This is a review of the recent paper, to be published in Nature, by Andrew Potzen and Fabio Governato Cold dark matter heats up. The paper is itself a review, containing information published in previous studies. I gave a presentation about it at our weekly Astrophysics journal club. The figure in the header is M82, and we can see recombining hydrogen in outflowing gas in purple. Recent observations of exactly such outflowing gas will become important in the exposition of the paper.
Modern cosmology holds what is know as concordance model to be true-one incorporating both a cosmological constant, known as lambda Λ and cold dark matter or CDM. Together these components comprise over 95% of the mass-energy budget of the cosmos. The model thus is deemed ΛCDM and comprises our best theoretical candidate to fit observations.
The good news it that as CDM interacts only gravitationally so we can model it in a more straightforward manner in large scale simulations than more complicated substances. When these simulations are performed they are on the whole a robust match with observations. We wouldn’t expect them to be a perfect match, however, because such simulations ignore many physical processes pertaining to baryonic matter-the stuff that you and I are made of, among other reasons, resolution and a phenomenon known as cosmic variance among them. One such place this mismatch is apparent is if you measure the density as a function of radius or the density profile of the object from its center to its outskirts, there is a discrepancy in the center of dark matter only simulations when compared to cosmological systems-from faint dwarf galaxies to massive clusters. Namely the density at the center of these real world objects is smaller, or “cored”-that is its density curve vs. radius is much flatter in a dark matter only simulation than compared with observations.
The authors of this paper hypothesize this mismatch can be accounted for by taking into account the in more difficult to simulate baryonic matter because of its additional collisional and electromagnetic nature, and with relatively weak effects on the cosmological scale for the effort put in. This might not be so surprising to the reader due to my foreshadowing above, but the observational and theoretic community’s opinion as to just how much baryonic matter can influence the behavior of dark matter has been modified in recent years due to better simulation resolution and better observational data. It is now thought to be a much more effective influence and thus a former thorn seems to be resolved. These improvements in simulation and observation are outlined in the paper and summarized here.
Recent spectroscopic observations reveal that there are massive galaxy outflows carrying significant gas mass away from star forming galaxies-in contrast to previous thoughts that star formation impacted passively the DM population. As we see in Box 1 these outflows create non adiabatic corrections. This box illustrates how dark matter and baryons interact through adiabatic contraction-and adiabatic modeling can fail due to outflows. If gas is removed on a short timescale, the dark matter flies outwards due to reduce centripetal force. That means 
Figure 1 shows the observational evidence for these outflows. M82 appears on the left and the right plot shows a compilation of many galaxies, their outflow rate vs. their star formation rate. The takeaway is that even galaxies with low star formation rate can support winds above 100km/s and that these two are correlated. The greater the star formation rate, the faster the wind.

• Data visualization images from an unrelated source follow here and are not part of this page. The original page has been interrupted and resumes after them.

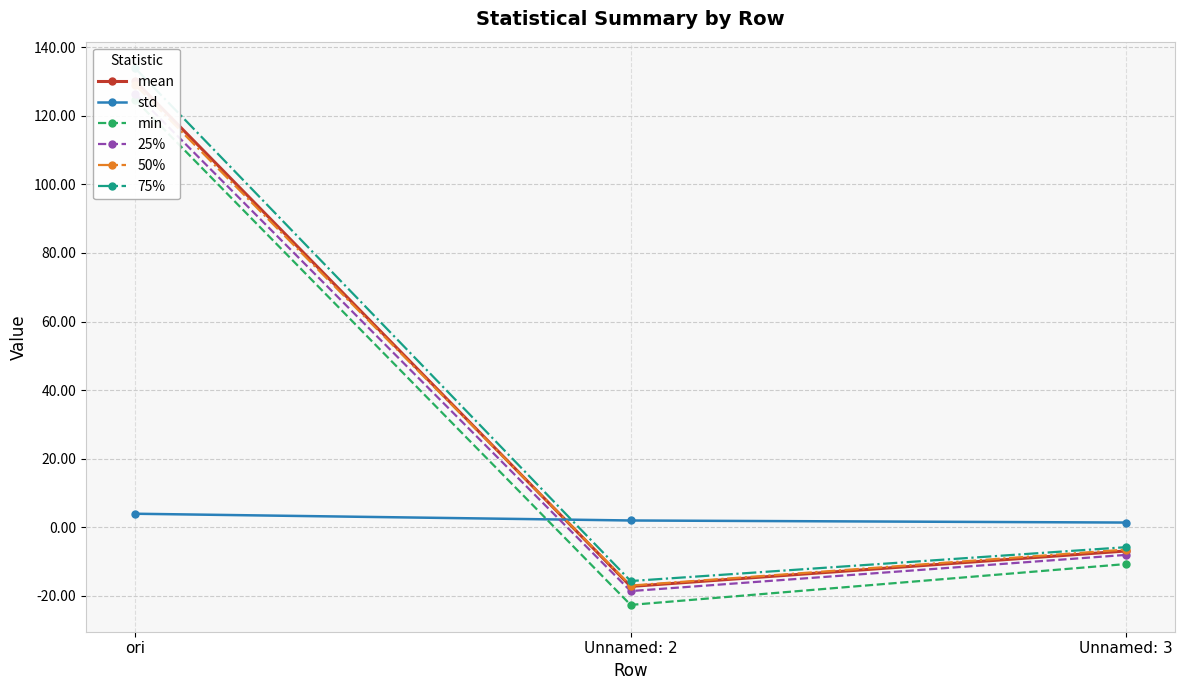

What position from the right is Unnamed: 2?

2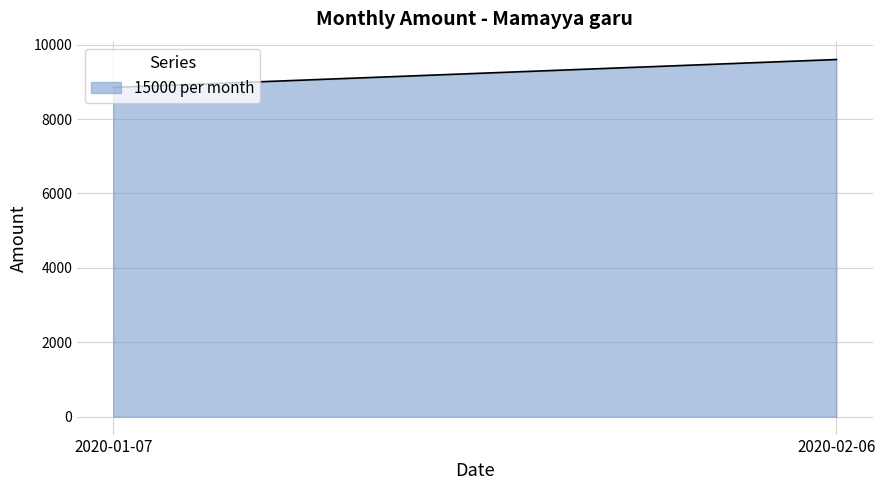

What is the maximum value shown in the chart?

9600.0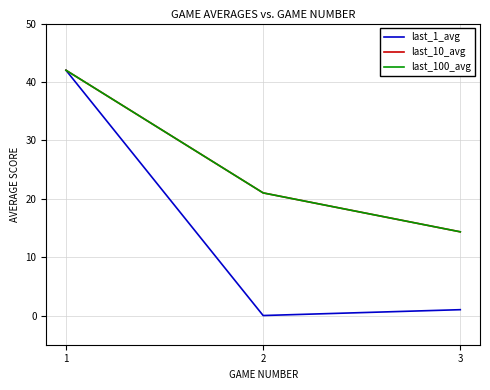

Reading right to left, what are all the values shown in this chart?

last_1_avg: 2=1.0	1=0.0	0=42.0
last_10_avg: 2=14.3	1=21.0	0=42.0
last_100_avg: 2=14.3	1=21.0	0=42.0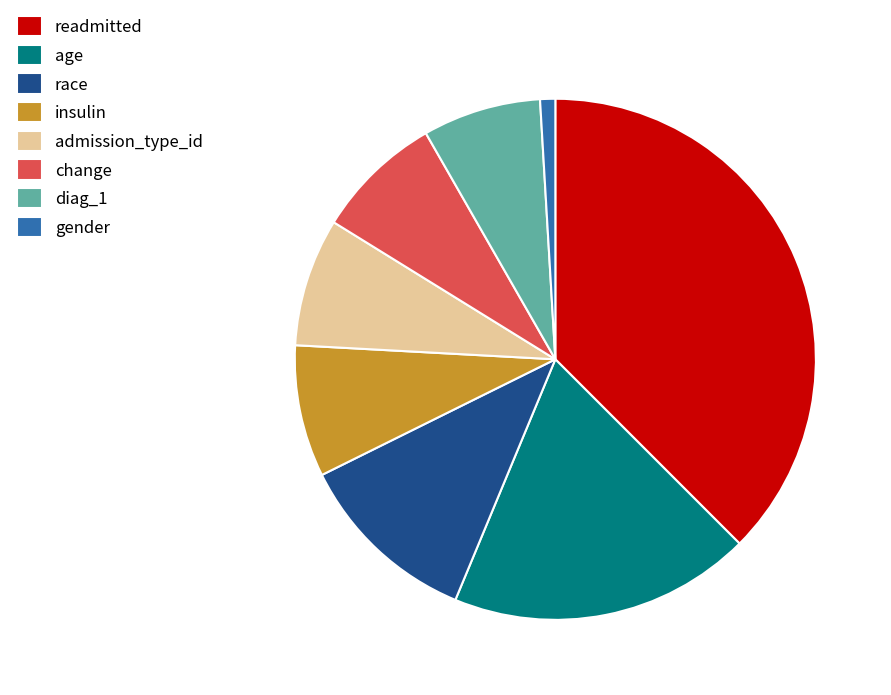

What is the largest slice in the pie chart?

readmitted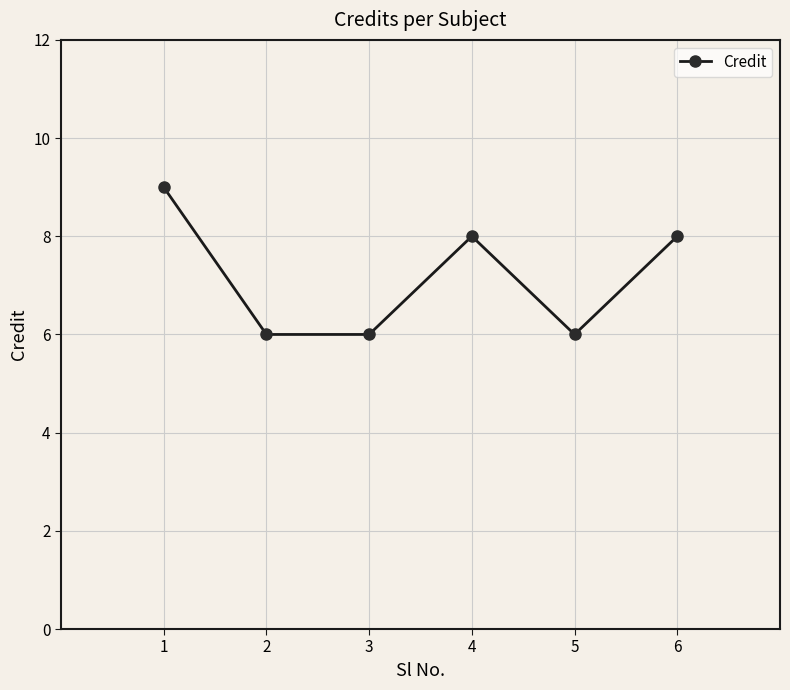

True or false: the data has more than 0 interior local peaks.

True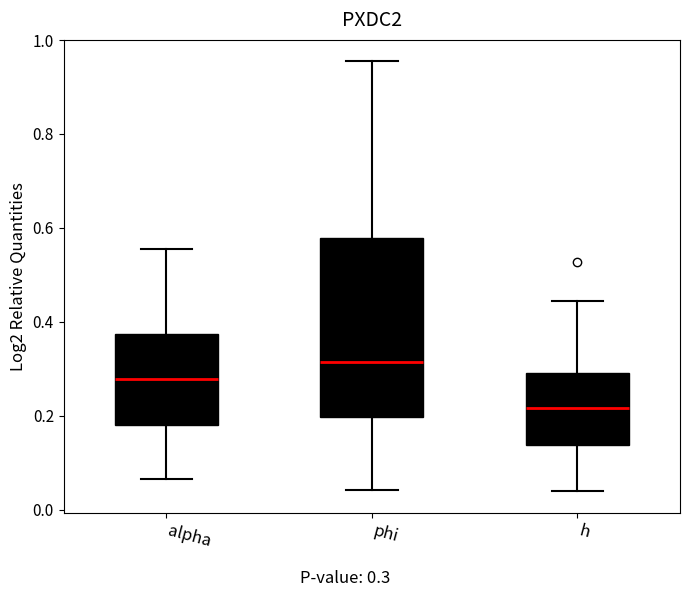

Which box has the lowest median line?

h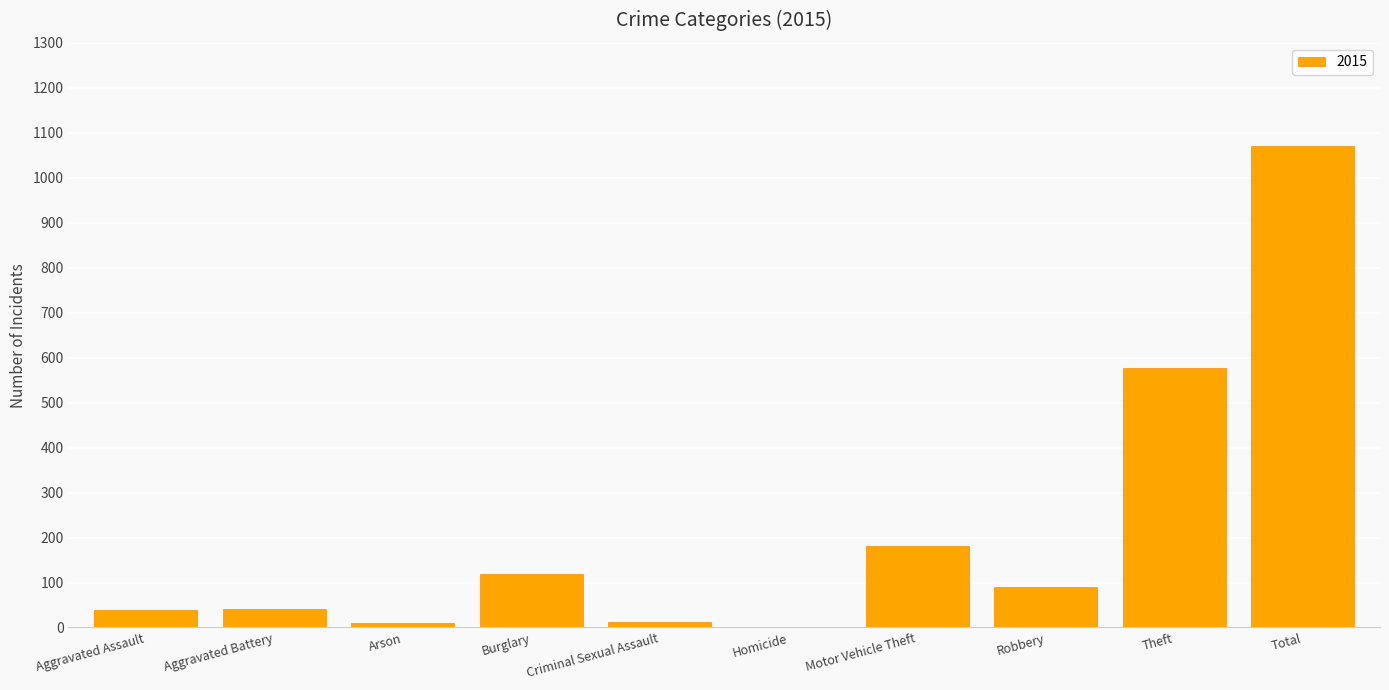

The value at Motor Vehicle Theft is 181. True or false?

True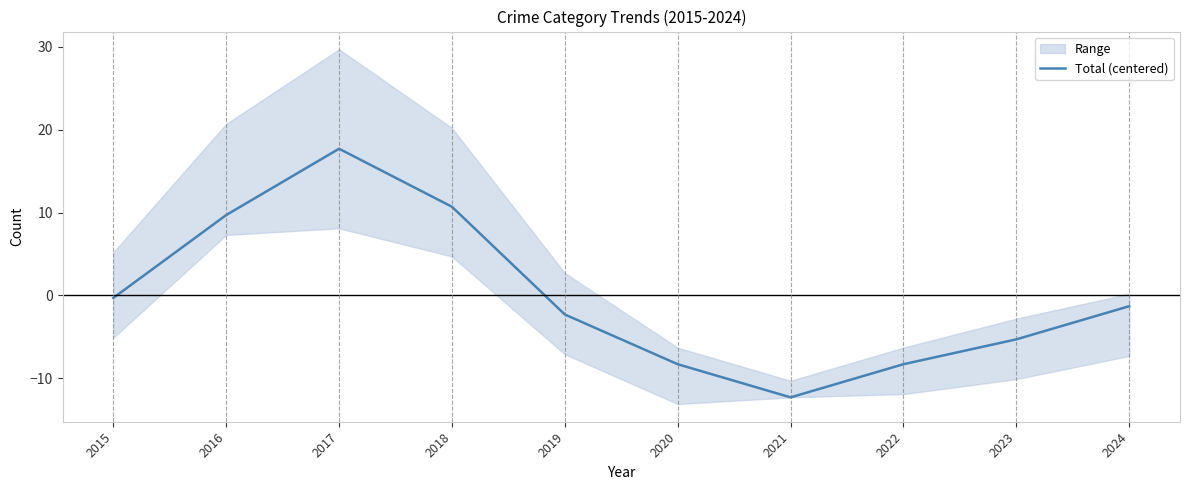

How many data points are above -1?

4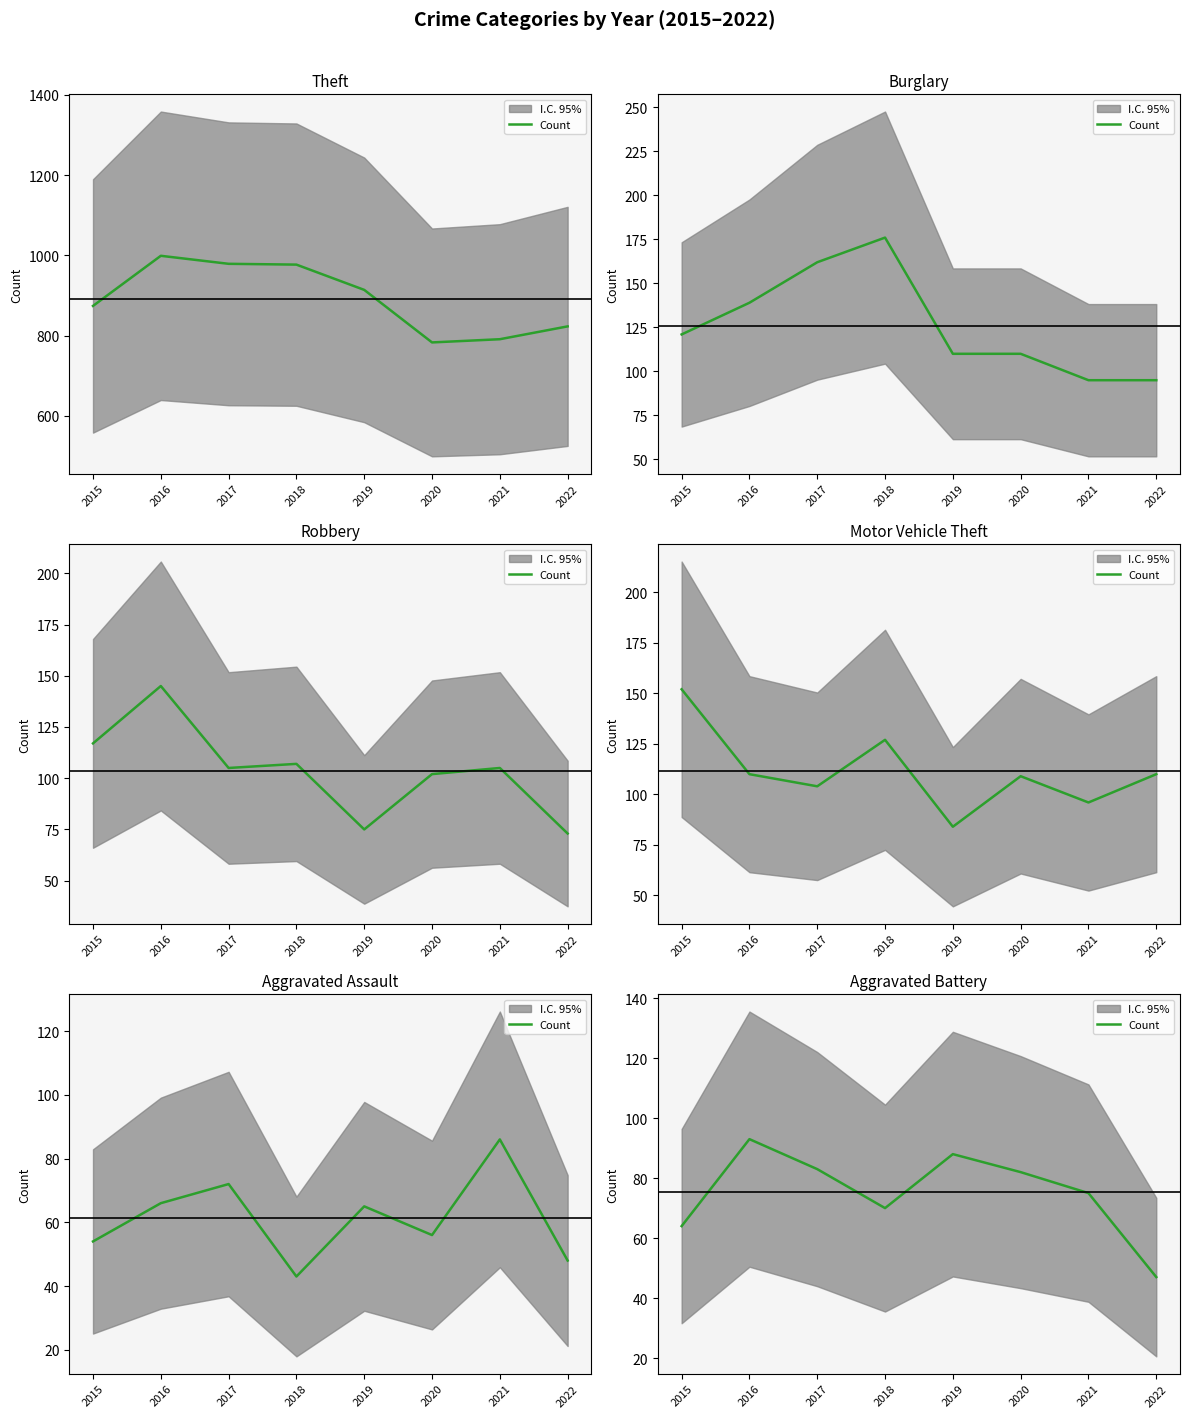

Is it true that the value at 2015 is 114?

False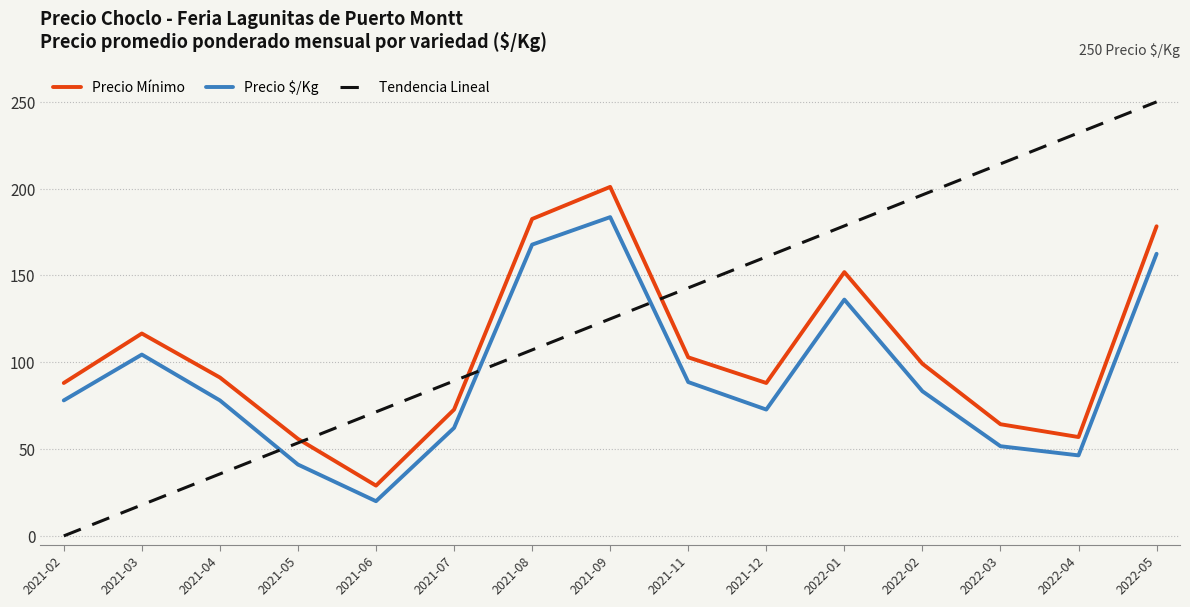

What value does the Tendencia Lineal series have at 2021-12?

160.7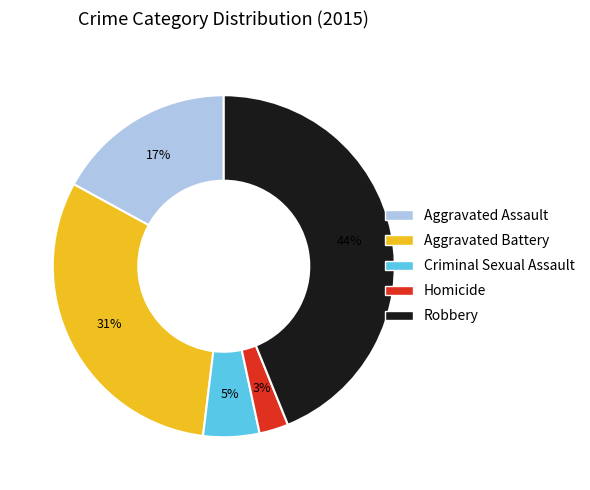

Approximately how many times larger is the value at Aggravated Battery compared to Robbery?

0.7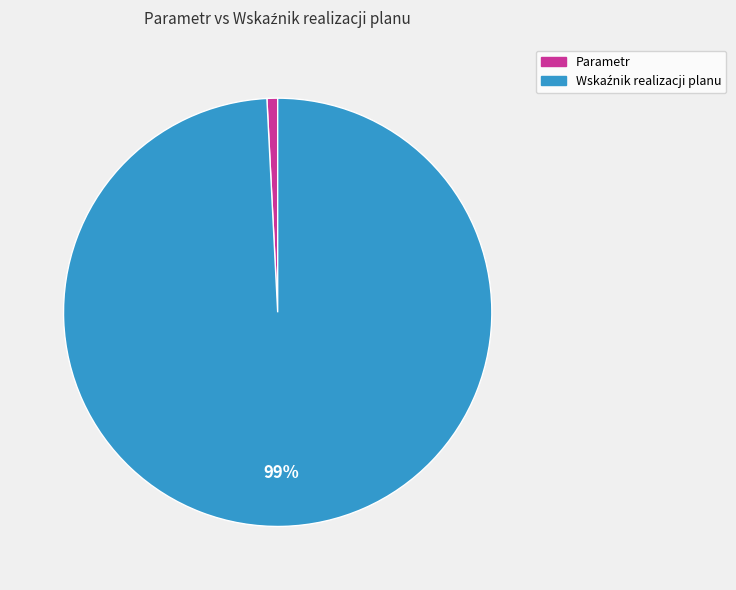

What is the smallest slice in the pie chart?

Parametr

Figure 2 shows the observational discrepancy with theory and Section 3 of the paper outlines this, along with the difficulty of obtaining the observations. The black curve is the simulated result. The plot is the slope of the power law vs. radius, that means that lower alpha is steeper. Thus we can see the observations support shallower than dark matter only simulation results. The right panel shows the probability distribution function of beta (negative alpha), that is the slope of the power law. Here as beta decreases alpha increases, so it is getting shallower. Likewise as beta increases alpha decreases, so the profile gets steeper. Simulation results correspond to 1, so the combined constraints show shallower to dark matter only simulations.
Figure 3 shows the scaling with the process with systems of different mass – there’s a transition between core creation and persistent cusps below a certain mass. Cores would be small for systems below $latex 10^6 M_\odot$. This figure provides the primary support for the author’s thesis, that hydrodynamical simulations are important to create the necessary cores observed. Specifically if there is more than a certain amount of gas in the simulation, the crosses, or results of the hydrodynamical simulations, are in general cored (that is alpha is less than -1).
Finally the authors sketch alternatives to CDM and their hypothesis which can include some modified form of dark matter or “non-minimal” dark matter model. Warm dark matter or self interacting dark matter for example. These models in general could also prevent the central high density cusp. However, neither of these provide a complete alleviation, and no DM model can alone alleviate removing low angular momentum baryons from the center of galaxies. The authors do add a note of caution both models incorporating baryonic physics and alternative models such as WDM/SIDM etc. may have competing, canceling or otherwise conflated effects which complicates these, so including baryonic physics fully will involve reconsidering and re-constraining non-minimal dark matter models as well.